09/02/2026 - Edición Nº1098

Política

Nueva zanahoria

Sin líder nacional, la UCR piensa en una misión (casi) imposible: un sexto gobernador

27/01/2026 | El objetivo fue expresado por el vicepresidente del partido, Javier Bee Sellares. Apuntan a subir el autoestima de dirigentes y militantes.



En medio de un escenario político nacional marcado por la reconfiguración de alianzas y la centralidad del gobierno de Javier Milei, referentes de la Unión Cívica Radical (UCR) comenzaron a plantear hacia adentro del partido un objetivo concreto de cara al mediano plazo: sumar un sexto gobernador que permita reforzar el peso territorial del radicalismo y contrarrestar la pérdida de representatividad en el Congreso.

El planteo convive con un diagnóstico complejo. La UCR atraviesa un momento de fragmentación parlamentaria, sin una referencia nacional clara que articule una propuesta presidencial competitiva, y con posicionamientos diversos frente al oficialismo libertario.

El mensaje interno: fortalecer la autoestima partidaria

Durante una reciente actividad partidaria, el vicepresidente de la UCR, Javier Bee Sellares, buscó transmitir un mensaje de confianza y evitar que se imponga el pesimismo dentro de las filas radicales.

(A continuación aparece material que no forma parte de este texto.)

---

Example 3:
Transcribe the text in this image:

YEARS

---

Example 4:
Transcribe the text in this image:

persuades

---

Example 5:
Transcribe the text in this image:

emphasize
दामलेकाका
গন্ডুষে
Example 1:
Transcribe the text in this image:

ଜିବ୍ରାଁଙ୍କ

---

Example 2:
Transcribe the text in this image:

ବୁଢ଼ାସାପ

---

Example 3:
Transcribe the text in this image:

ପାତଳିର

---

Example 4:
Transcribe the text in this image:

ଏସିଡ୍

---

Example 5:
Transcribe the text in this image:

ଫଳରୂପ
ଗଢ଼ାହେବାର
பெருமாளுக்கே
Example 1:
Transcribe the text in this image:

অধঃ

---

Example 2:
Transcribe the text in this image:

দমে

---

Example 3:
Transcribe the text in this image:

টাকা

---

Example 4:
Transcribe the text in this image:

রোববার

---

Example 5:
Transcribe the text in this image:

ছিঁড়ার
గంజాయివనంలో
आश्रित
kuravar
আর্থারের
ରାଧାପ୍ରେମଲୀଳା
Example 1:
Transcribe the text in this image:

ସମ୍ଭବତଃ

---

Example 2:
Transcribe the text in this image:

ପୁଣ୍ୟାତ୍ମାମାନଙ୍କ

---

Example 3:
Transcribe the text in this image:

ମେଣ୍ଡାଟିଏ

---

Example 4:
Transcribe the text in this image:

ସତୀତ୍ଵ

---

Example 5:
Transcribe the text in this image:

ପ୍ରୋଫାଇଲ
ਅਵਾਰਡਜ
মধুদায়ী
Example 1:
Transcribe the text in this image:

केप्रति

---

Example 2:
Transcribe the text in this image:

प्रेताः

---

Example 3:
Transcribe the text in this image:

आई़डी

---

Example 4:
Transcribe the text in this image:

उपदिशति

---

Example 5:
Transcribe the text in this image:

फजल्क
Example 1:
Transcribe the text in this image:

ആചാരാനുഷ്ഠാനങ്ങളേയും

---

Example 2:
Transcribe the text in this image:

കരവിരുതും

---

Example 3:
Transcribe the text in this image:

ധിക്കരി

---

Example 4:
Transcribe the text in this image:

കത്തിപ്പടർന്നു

“Hoy tenemos 5 gobernadores y más de 500 intendentes en todo el país, demostrando que el Radicalismo sabe gobernar y transformar realidades”, sostuvo, al tiempo que reafirmó “el camino de un partido protagonista, federal y con responsabilidad de gobierno”.

En esa línea, planteó un objetivo político concreto: “Nosotros nos tenemos que mentalizar que somos un partido exitoso, que gana elecciones. El desafío será tener un sexto gobernador”.

Cinco gobernadores, una foto diversa

Actualmente, la UCR gobierna cinco provincias: Mendoza (Alfredo Cornejo), Jujuy (Carlos Sadir), Corrientes (Juan Pablo Valdés), Santa Fe (Maximiliano Pullaro) y Chaco (Leandro Zdero). Sin embargo, ese “bloque” no constituye una propuesta homogénea ni una base política “rocosa” sobre la cual construir una estrategia nacional unificada.

Las posiciones frente al presidente Milei son dispares. Mientras algunos mandatarios provinciales buscan marcar diferencias discursivas y programáticas con la Casa Rosada, otros optaron por tejer acuerdos electorales y legislativos con La Libertad Avanza, priorizando la gobernabilidad local y nacional.

Esa diversidad, que para algunos sectores refleja pragmatismo, también es leída como un factor de volatilidad política, que dificulta la construcción de un liderazgo nacional claro dentro del radicalismo.

Carlos Sadir, uno de los gobernadores radicales que pertenece a Provincias Unidas

Un Congreso fragmentado y sin referencia presidencial

A la heterogeneidad de los gobernadores se suma una UCR dispersa en el Congreso, que tiene referentes en diferentes bloques. La falta de una conducción unificada y de una figura presidencial en ascenso alimenta la percepción de un partido con fuerte anclaje territorial, pero con debilidades en el plano nacional.

En ese contexto, el énfasis en sumar un nuevo gobernador aparece como una estrategia para reforzar la centralidad política del partido desde el poder provincial, ante la dificultad de disputar, al menos en el corto plazo, la presidencia.

¿De dónde podría surgir un sexto gobernador?

Dentro del radicalismo, una de las experiencias más cercanas fue La Pampa, donde en las elecciones de 2023 el candidato Martín Berhongaray estuvo a solo cinco puntos de derrotar al peronista Sergio Ziliotto. Ese antecedente mantiene a la provincia en el radar partidario.

Martín Berhongaray y Maximiliano Pullaro

Sin embargo, el escenario hacia 2027 se anticipa más complejo. La irrupción y consolidación de La Libertad Avanza introduce un nuevo actor competitivo que promete disputar con fuerza las gobernaciones, con candidatos propios y un Javier Milei posiblemente más involucrado en las campañas provinciales, dispuesto a poner en juego su capital político.

En ese marco, dirigentes radicales advierten que el avance libertario podría desplazar a las expresiones centristas, como la UCR, hacia un segundo plano electoral, especialmente en provincias donde el voto opositor tienda a polarizarse entre el oficialismo peronista y La Libertad Avanza.